* [EXERCISE PROMPT]
Shown below are entries with pictures; the line with "index mcp: (222, 165)" through the line with "thumb cmc: (142, 351)" is the span to retype exactly, and the pictures stay out.

Dataset records:
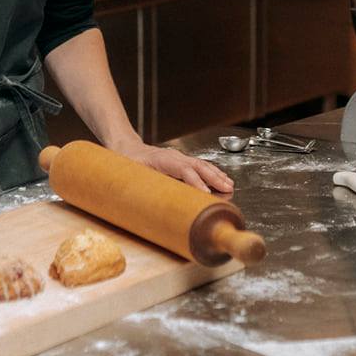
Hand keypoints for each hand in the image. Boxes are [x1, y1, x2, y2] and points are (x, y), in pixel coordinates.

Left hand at [115, 140, 233, 194]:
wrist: (126, 149)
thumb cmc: (128, 163)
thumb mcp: (132, 176)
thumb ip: (144, 188)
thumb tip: (154, 207)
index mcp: (162, 159)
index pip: (183, 169)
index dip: (196, 181)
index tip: (207, 193)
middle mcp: (174, 156)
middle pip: (197, 165)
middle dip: (214, 177)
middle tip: (227, 189)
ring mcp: (179, 157)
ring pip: (201, 164)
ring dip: (216, 175)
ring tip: (229, 185)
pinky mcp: (181, 161)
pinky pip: (200, 165)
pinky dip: (212, 172)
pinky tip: (220, 178)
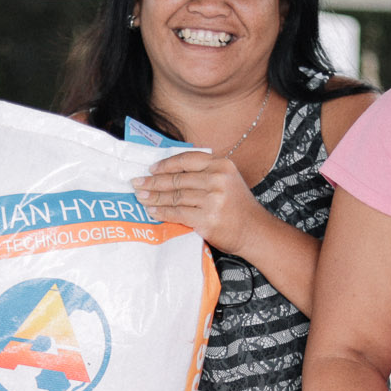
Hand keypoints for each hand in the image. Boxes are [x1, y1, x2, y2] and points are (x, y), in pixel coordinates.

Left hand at [132, 149, 266, 255]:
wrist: (254, 231)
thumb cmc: (237, 206)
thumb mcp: (227, 180)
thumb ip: (204, 173)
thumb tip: (169, 172)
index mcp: (222, 165)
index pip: (187, 160)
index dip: (166, 164)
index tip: (151, 169)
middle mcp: (217, 180)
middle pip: (177, 179)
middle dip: (153, 182)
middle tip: (137, 183)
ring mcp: (213, 200)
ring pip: (175, 196)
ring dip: (154, 197)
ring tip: (140, 197)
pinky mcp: (207, 219)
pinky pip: (178, 213)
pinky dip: (162, 212)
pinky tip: (152, 211)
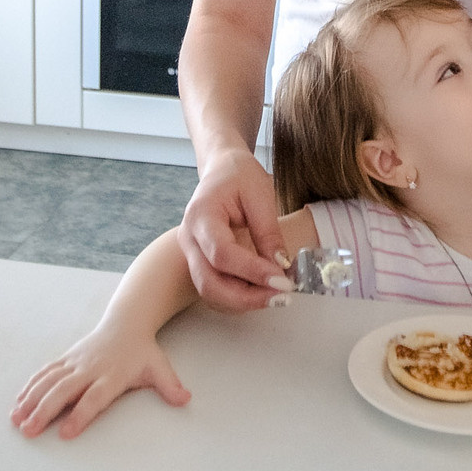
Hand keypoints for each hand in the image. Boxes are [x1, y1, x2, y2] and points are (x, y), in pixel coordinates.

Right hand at [12, 322, 192, 437]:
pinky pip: (45, 373)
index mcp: (111, 375)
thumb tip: (185, 399)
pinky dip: (30, 387)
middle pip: (63, 391)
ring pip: (48, 382)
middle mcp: (89, 369)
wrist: (126, 323)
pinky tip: (18, 403)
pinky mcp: (66, 359)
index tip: (65, 433)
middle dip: (44, 411)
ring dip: (31, 400)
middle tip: (29, 431)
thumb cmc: (142, 351)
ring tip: (17, 420)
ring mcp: (75, 363)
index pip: (93, 398)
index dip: (80, 415)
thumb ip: (169, 385)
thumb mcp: (159, 367)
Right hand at [177, 152, 287, 310]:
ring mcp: (191, 253)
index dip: (251, 271)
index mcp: (201, 215)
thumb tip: (280, 266)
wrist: (222, 169)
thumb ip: (268, 232)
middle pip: (208, 282)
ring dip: (243, 301)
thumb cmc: (239, 175)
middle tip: (281, 297)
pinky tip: (262, 291)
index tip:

* [EXERCISE RESPONSE]
index mcp: (222, 165)
index pip: (187, 160)
index dip: (166, 164)
index tip: (151, 169)
middle mcp: (217, 180)
middle pip: (177, 179)
middle dip: (153, 182)
middle tip: (137, 183)
ring mcp: (213, 200)
ring pip: (175, 196)
ring dip: (154, 197)
ring tip: (140, 197)
pinky mcp: (207, 219)
pinky pip: (178, 213)
pinky dip: (162, 212)
pinky tip: (152, 211)
Hand keypoints for each hand in the image. Boxes are [x1, y1, x2, y2] and points are (x, y), in pixel coordinates.

Right hand at [12, 322, 192, 437]:
pinky pip: (45, 373)
index mcp: (111, 375)
thumb tip: (185, 399)
pinky dip: (30, 387)
middle pip: (63, 391)
ring pip: (48, 382)
middle mcp: (89, 369)
wrist: (126, 323)
pinky tip: (18, 403)
pinky mcp: (66, 359)
index tip: (65, 433)
middle dip: (44, 411)
ring dip: (31, 400)
middle tip: (29, 431)
thumb cmc: (142, 351)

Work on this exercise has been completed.